I want to have aid for Colombia. I want President Pastrana to have our support, but this effort will not be successful. Moreover, I think, we are, on very treacherous ground, moving into this area.

I will summarize so that other colleagues may speak.

We could put this money into the demand side. I am simply saying we take $225 million, leaving $700 million, or thereabouts, and we put it into the substance abuse prevention and treatment block grant program which basically is a block grant to our States. Whether or not we are talking about the White House Office of National Drug Control Policy or whether or not we are talking about the data that is collected in our States, we are talking about a situation where 50 percent of adults or more and 80 percent of adolescents or more who need treatment are receiving no treatment because we do not have the funds for the treatment programs.

Our police chiefs tell us drug abuse is the most serious problem in their community. They also identify a shortage of treatment programs as a real limitation on their ability to deal

with it.

We know from study after study--and I will talk more about this when I have more time--that money put into treatment programs pays for itself over and over. I have dramatic statistics and data I will present, but the long and the short of it is, if we have this package and if there are questions to be raised about the militarization of this aid, putting the money into the military for the southern campaign, a military directly linked to human rights violations, with so many organizations in Colombia saying do not do this, it will lead to more violence; do not do this, America, you could be sucked into this conflict; at the same time, we could provide a significant package into building democratic institutions for economic aid, $700 million, and we could take a tiny portion of it and deal with the demand side for drugs in our own country, which is also critically important, and get the funding to the community level that would help us provide some treatment for people, that is a win-win situation.

I hope this amendment will receive strong support from my colleagues.


[Page: S5493]

AMENDMENT NO. 3518

(PURPOSE: TO PROVIDE ADDITIONAL FUNDING FOR THE SUBSTANCE ABUSE AND MENTAL HEALTH SERVICES)
Mr. WELLSTONE. Mr. President, I send the amendment to the desk.

The PRESIDING OFFICER. The clerk will report the amendment.
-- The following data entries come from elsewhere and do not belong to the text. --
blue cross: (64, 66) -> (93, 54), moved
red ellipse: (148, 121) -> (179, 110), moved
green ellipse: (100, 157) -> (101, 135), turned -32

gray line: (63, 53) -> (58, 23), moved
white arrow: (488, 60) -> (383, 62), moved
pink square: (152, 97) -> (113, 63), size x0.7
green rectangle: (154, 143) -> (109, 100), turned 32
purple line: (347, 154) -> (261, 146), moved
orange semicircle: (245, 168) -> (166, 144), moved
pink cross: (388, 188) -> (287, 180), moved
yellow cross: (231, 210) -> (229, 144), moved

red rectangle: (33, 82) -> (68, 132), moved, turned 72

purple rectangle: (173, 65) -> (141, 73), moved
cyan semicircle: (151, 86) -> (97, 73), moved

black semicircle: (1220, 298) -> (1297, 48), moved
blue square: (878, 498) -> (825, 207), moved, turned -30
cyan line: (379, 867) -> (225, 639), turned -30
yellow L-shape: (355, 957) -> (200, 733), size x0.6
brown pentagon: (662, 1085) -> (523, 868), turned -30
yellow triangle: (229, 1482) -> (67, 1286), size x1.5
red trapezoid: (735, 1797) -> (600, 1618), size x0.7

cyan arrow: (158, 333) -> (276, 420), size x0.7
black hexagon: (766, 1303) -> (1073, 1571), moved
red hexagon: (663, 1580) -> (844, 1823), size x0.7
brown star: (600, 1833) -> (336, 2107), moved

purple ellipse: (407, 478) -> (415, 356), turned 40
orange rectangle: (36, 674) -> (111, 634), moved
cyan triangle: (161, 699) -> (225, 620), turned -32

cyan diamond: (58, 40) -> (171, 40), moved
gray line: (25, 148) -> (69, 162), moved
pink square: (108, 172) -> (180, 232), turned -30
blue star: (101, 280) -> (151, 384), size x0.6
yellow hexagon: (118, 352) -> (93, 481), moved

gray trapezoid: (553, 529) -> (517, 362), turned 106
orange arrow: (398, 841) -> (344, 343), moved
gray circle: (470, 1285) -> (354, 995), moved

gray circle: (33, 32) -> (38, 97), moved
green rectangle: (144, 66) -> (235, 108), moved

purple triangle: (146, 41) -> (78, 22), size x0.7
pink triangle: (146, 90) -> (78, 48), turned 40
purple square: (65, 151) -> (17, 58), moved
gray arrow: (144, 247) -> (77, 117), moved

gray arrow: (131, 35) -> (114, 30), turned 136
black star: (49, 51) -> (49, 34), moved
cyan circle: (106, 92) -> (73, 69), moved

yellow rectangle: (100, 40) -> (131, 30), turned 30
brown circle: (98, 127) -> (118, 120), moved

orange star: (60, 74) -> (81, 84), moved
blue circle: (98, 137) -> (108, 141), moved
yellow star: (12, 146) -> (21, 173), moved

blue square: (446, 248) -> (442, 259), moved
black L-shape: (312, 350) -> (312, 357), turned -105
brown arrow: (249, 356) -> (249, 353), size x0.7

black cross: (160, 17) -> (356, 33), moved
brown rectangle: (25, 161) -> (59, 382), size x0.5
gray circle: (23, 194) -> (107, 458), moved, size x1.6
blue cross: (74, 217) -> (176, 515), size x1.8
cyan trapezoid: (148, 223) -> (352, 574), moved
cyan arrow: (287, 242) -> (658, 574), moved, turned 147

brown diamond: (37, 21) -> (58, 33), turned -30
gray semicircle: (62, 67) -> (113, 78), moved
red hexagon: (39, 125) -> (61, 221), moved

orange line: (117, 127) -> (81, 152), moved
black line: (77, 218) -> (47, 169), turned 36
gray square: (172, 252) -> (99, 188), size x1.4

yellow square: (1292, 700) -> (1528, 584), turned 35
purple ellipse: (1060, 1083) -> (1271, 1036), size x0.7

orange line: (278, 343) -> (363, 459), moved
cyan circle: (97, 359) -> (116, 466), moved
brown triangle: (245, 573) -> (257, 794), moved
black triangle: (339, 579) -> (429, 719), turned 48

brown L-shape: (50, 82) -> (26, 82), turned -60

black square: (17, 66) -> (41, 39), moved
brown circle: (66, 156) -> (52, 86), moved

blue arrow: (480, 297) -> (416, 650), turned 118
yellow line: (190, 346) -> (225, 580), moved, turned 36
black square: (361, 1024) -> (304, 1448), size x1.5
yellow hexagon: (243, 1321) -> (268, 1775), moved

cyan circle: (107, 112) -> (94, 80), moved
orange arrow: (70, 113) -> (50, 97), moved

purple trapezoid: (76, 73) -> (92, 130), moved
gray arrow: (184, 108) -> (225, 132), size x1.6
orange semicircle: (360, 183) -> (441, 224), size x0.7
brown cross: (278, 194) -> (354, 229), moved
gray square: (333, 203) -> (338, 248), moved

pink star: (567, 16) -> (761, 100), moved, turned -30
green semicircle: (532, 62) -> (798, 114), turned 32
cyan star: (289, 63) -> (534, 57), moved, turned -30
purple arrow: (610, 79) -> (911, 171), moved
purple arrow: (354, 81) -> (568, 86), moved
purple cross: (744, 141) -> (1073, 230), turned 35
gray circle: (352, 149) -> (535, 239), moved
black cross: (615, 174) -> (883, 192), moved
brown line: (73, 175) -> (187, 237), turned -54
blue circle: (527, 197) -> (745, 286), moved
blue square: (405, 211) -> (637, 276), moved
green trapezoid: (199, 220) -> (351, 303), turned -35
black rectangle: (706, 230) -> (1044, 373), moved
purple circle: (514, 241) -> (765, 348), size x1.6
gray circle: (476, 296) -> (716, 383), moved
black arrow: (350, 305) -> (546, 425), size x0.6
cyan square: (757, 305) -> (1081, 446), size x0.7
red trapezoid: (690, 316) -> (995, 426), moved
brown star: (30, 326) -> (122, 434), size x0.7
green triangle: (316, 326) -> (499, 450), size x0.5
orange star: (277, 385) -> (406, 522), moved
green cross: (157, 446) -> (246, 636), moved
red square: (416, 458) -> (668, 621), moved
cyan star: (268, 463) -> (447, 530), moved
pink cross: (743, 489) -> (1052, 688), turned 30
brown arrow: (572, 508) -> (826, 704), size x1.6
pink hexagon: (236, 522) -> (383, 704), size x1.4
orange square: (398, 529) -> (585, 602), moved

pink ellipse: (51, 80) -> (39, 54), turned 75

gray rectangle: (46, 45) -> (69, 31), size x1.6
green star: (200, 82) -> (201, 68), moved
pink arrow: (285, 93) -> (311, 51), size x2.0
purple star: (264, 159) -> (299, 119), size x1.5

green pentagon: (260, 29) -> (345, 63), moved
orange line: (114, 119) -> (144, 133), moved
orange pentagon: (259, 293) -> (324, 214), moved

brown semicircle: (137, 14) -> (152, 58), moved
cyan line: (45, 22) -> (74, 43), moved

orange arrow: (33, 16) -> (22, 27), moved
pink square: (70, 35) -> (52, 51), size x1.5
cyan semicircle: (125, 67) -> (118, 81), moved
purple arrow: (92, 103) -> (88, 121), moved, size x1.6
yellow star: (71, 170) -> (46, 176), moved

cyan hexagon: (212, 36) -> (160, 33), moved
The bill clerk read as follows:

The Senator from Minnesota [Mr. Wellstone], for himself and Mrs. Boxer, proposes an amendment numbered 3518.

Mr. WELLSTONE. Mr. President, I ask unanimous consent that the reading of the amendment be dispensed with.

The PRESIDING OFFICER. Without objection, it is so ordered.

The amendment is as follows:
On page 143, line 9, insert before the period the following: `: Provided further, That, subject to the 2 preceding provisos, of the funds appropriated for military purposes under this heading for the `Push into Southern Colombia', $225,000,000 shall be made available to the Substance Abuse and Mental Health Services Administration for carrying out subpart II of part B of title XIX of the Public Health Services Act (42 U.S.C. 300x-21 et seq.): Provided further, That amounts made available under the preceding proviso are hereby designated by the Congress to be emergency requirements pursuant to section 251(b)(2)(A) of the Balanced Budget and Emergency Deficit Control Act of 1985: Provided further, That such amounts shall be made available only after submission to the Congress of a formal budget request by the President that includes designation of the entire amount of the request as an emergency requirement as defined in such Act'.


Mr. WELLSTONE. Mr. President, how much time do I have remaining?

The PRESIDING OFFICER. The Senator has used 26 minutes and has 64 minutes remaining.

Mr. WELLSTONE. I thank the Chair.

I sent this amendment on behalf of myself and Senator Boxer. I reserve the remainder of my time.